Enviada em 14/08/2025
O “Massacre de Suzano”, ocorrido em 2019 em uma escola estadual da Grande São Paulo, é considerado até hoje uma das tragédias mais chocantes do país, sendo protagonizado por ex-alunos vítimas de bullying que mataram oito pessoas. Após o crime, o adolescente assassinou o cúmplice e se suicidou. Desde então, a preocupação sobre os efeitos dos jogos eletrônicos só vem aumentando, já que os autores do crime teriam se inspirado em videogames violentos para planejar a execução.

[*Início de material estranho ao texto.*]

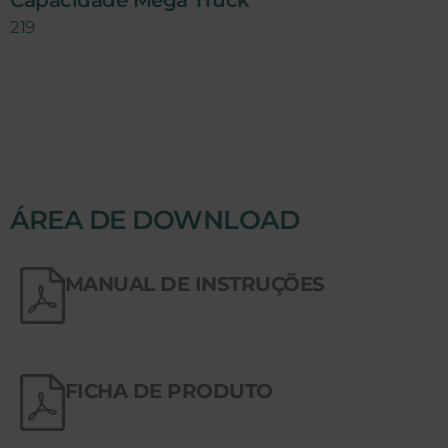
Capacidade Mega Truck
219
ÁREA DE DOWNLOAD
MANUAL DE INSTRUÇÕES
FICHA DE PRODUTO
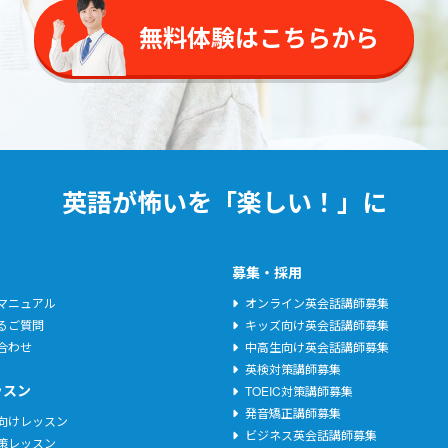
無料体験はこちらから
英語が怖いを「楽しい！」に
募集・採用
マニュアル
オンライン英会話講師募集
るご質問
キッズ向け英会話講師募集
合わせ
中高生向け英会話講師募集
英検対策講師募集
ッスン
TOEIC対策講師募集
発音矯正講師募集
向けレッスン
ビジネス英会話講師募集
策レッスン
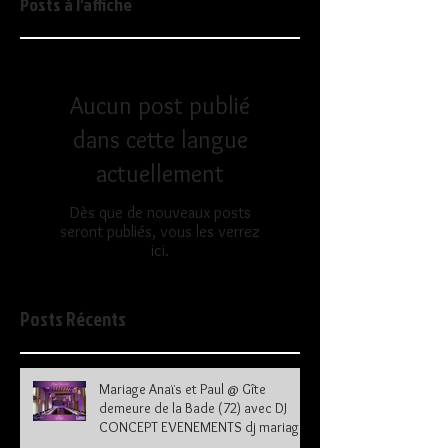
Posts à l'affiche
Aucun post publié
dans cette langue
actuellement
Dès que de nouveaux posts
seront publiés, vous les verrez
ici.
Posts Récents
Mariage Anaïs et Paul @ Gîte
demeure de la Bade (72) avec DJ
CONCEPT EVENEMENTS dj mariage
72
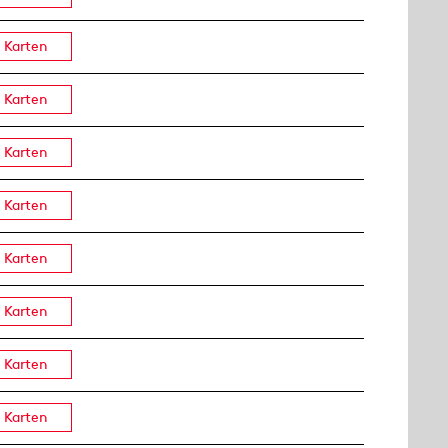
Karten
Karten
Karten
Karten
Karten
Karten
Karten
Karten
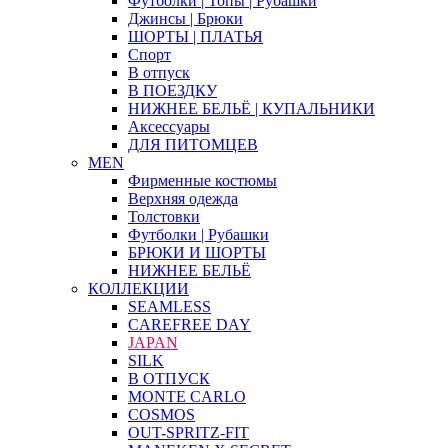
Футболки | Топы | Рубашки
Джинсы | Брюки
ШОРТЫ | ПЛАТЬЯ
Спорт
В отпуск
В ПОЕЗДКУ
НИЖНЕЕ БЕЛЬЁ | КУПАЛЬНИКИ
Аксессуары
ДЛЯ ПИТОМЦЕВ
MEN
Фирменные костюмы
Верхняя одежда
Толстовки
Футболки | Рубашки
БРЮКИ И ШОРТЫ
НИЖНЕЕ БЕЛЬЁ
КОЛЛЕКЦИИ
SEAMLESS
CAREFREE DAY
JAPAN
SILK
В ОТПУСК
MONTE CARLO
COSMOS
OUT-SPRITZ-FIT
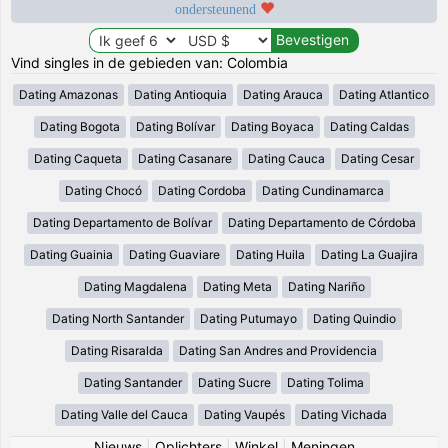
ondersteunend
Vind singles in de gebieden van: Colombia
Dating Amazonas
Dating Antioquia
Dating Arauca
Dating Atlantico
Dating Bogota
Dating Bolívar
Dating Boyaca
Dating Caldas
Dating Caqueta
Dating Casanare
Dating Cauca
Dating Cesar
Dating Chocó
Dating Cordoba
Dating Cundinamarca
Dating Departamento de Bolívar
Dating Departamento de Córdoba
Dating Guainia
Dating Guaviare
Dating Huila
Dating La Guajira
Dating Magdalena
Dating Meta
Dating Nariño
Dating North Santander
Dating Putumayo
Dating Quindio
Dating Risaralda
Dating San Andres and Providencia
Dating Santander
Dating Sucre
Dating Tolima
Dating Valle del Cauca
Dating Vaupés
Dating Vichada
Nieuws
|
Oplichters
|
Winkel
|
Meningen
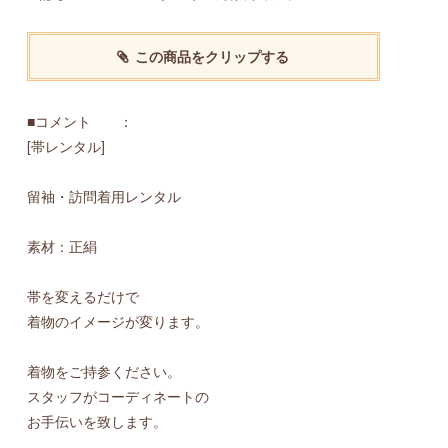
この商品をクリップする
■コメント ：
[帯レンタル]
留袖・訪問着用レンタル
素材：正絹
帯を変えるだけで
着物のイメージが変ります。
着物をご持参ください。
スタッフがコーディネートの
お手伝いを致します。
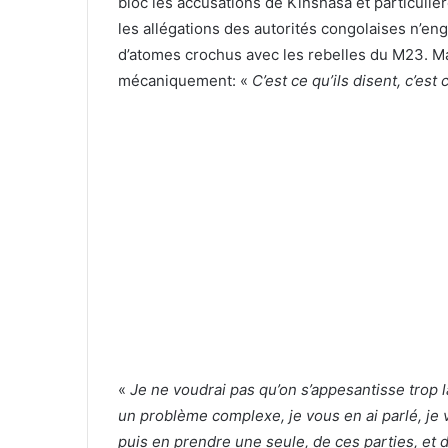
bloc les accusations de Kinshasa et particulièr
les allégations des autorités congolaises n’en
d’atomes crochus avec les rebelles du M23. Mal
mécaniquement: «
C’est ce qu’ils disent, c’est 
«
Je ne voudrai pas qu’on s’appesantisse trop 
un problème complexe, je vous en ai parlé, je vo
puis en prendre une seule, de ces parties, et di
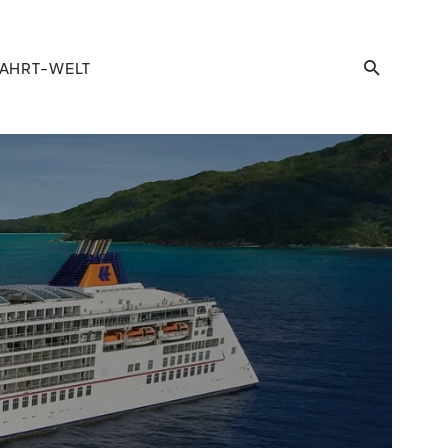
AHRT-WELT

Analisando esse fato, percebe-se que o uso excessivo das telas de computador é um impulsionador de comportamentos agressivos e depressivos, além de se tornar um entrave para o desenvolvimento de habilidades sociais.
Sob essa ótica, os videogames podem deixar de ser diversão e oportunidade de aprendizado para se transformar em ameaça à saúde mental de crianças e adolescentes, conforme a Organização Mundial da Saúde já admitiu, ao reconhecer o “distúrbio dos jogos eletrônicos” como uma doença. Por isso, urge buscar um equilíbrio em seu uso a fim de mitigar efeitos nocivos, como ansiedade, irritabilidade, melancolia e não adequação ao mundo real.
Nesse contexto, outro agravante de permanecer longas horas jogando é a substituição das interações sociais por virtuais, prejudicando a capacidade do indivíduo de se relacionar com outras pessoas ou com situações reais. Como ressalta o autor do livro ‘‘Geração do quarto", o psicólogo Hugo Monteiro Ferreira, esses jovens têm limitação para lidar com relacionamentos, frustração e exposição.
Considerando os aspectos mencionados, fica evidente a necessidade de medidas que permitam atenuar os impactos negativos da utilização abusiva dos jogos virtuais. Assim, o Estado deve fiscalizar práticas das indústrias de “games” que incentivam o vício e a violência, para evitar um aumento na compulsão por jogos. Por sua vez, os pais devem monitorar o tempo e os tipos de jogos, oferecer atividades fora de casa, como esportes, passeios, encontros familiares e com amigos, para impedir quadros depressivos e de ansiedade. Também é imprescindível que a escola auxílie na educação midiática, ensinando limites e uso crítico das tecnologias, além de estimular a interação social dos estudantes. Dessa forma, será possível garantir um futuro promissor diante dos desafios dos “games”.